## [RECORD SET]
· · · · · · ·

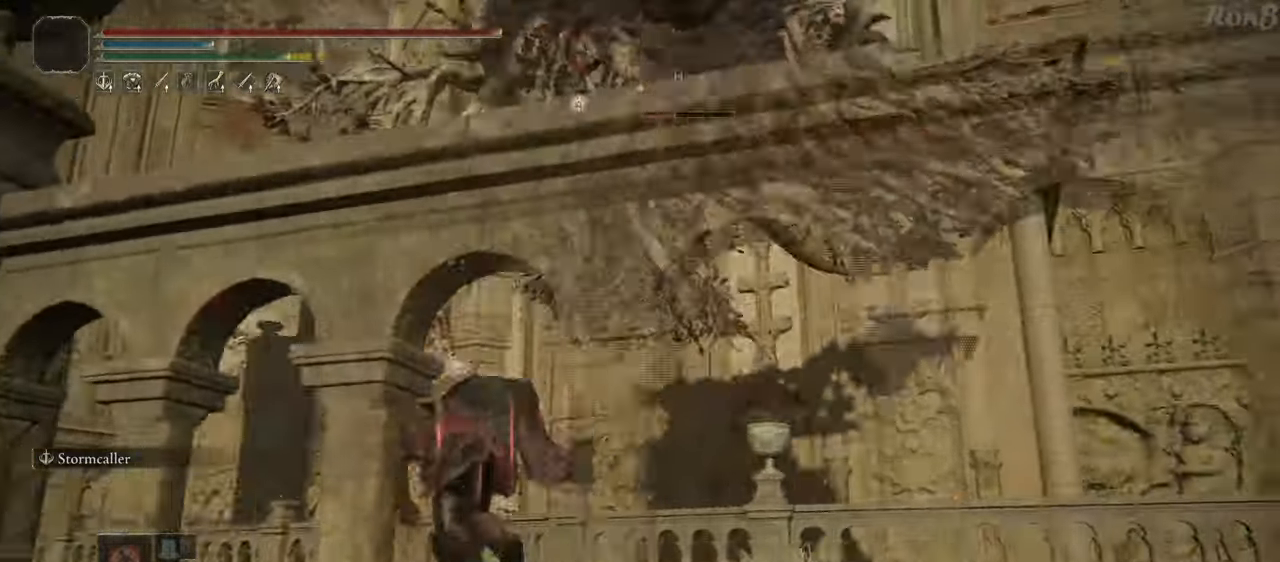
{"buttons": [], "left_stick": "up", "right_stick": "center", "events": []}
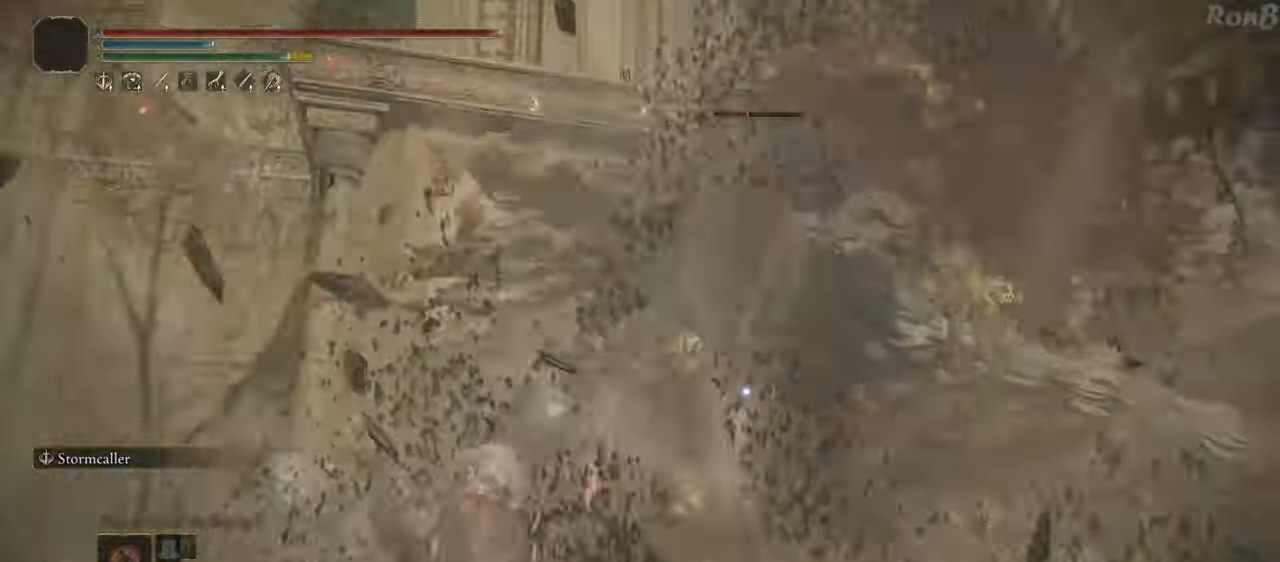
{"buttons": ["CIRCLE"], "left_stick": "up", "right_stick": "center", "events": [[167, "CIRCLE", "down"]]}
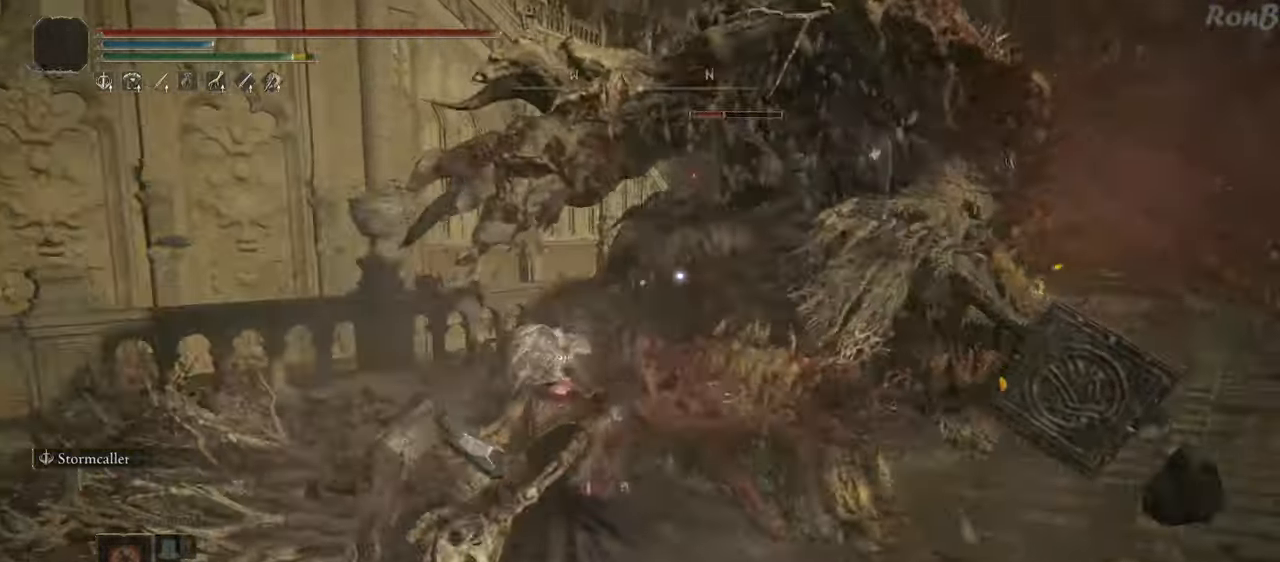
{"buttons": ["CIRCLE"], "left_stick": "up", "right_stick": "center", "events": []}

· · · · · · ·

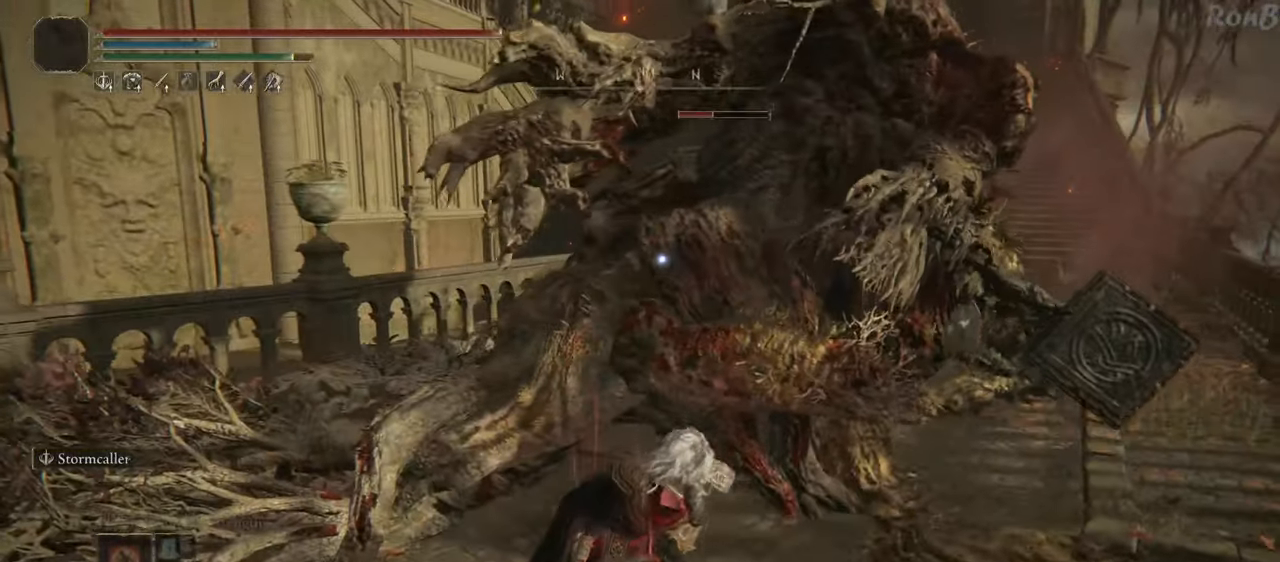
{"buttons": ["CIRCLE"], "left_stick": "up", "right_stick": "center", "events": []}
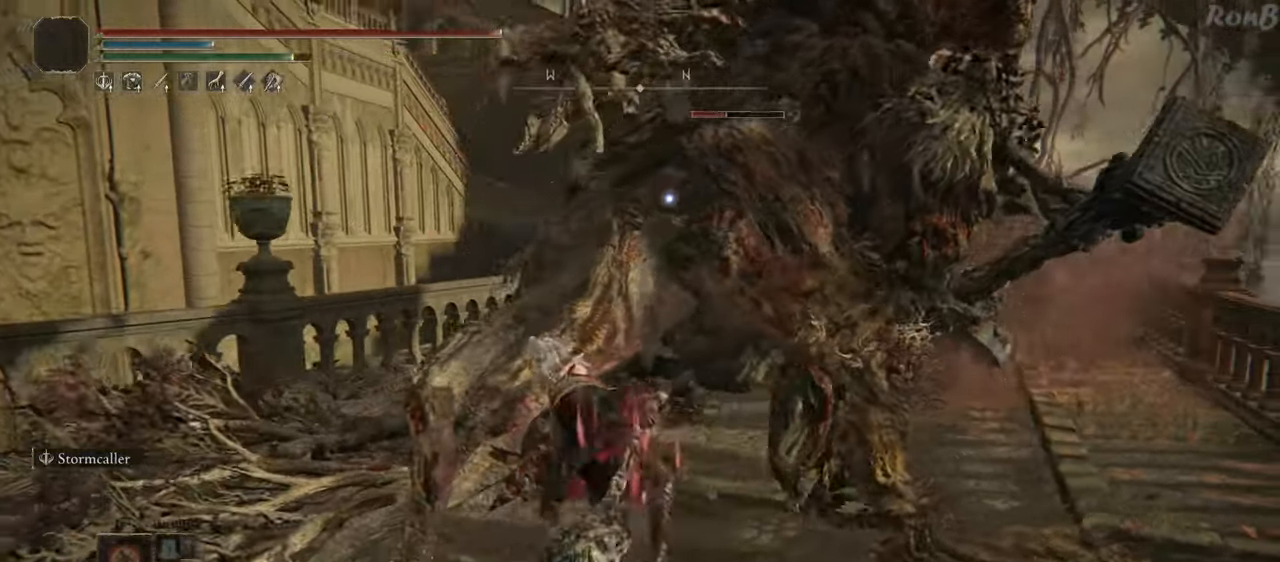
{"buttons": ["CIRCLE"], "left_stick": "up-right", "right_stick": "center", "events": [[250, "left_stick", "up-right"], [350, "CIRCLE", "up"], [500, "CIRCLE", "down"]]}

· · · · · · ·

## [YOUR TASK]
Which lines of the records above contain the word "CIRCLE"? Show each of them.

## [SOLUTION TO THIS PROBLEM]
{"buttons": ["CIRCLE"], "left_stick": "up", "right_stick": "center", "events": [[167, "CIRCLE", "down"]]}
{"buttons": ["CIRCLE"], "left_stick": "up", "right_stick": "center", "events": []}
{"buttons": ["CIRCLE"], "left_stick": "up", "right_stick": "center", "events": []}
{"buttons": ["CIRCLE"], "left_stick": "up-right", "right_stick": "center", "events": [[250, "left_stick", "up-right"], [350, "CIRCLE", "up"], [500, "CIRCLE", "down"]]}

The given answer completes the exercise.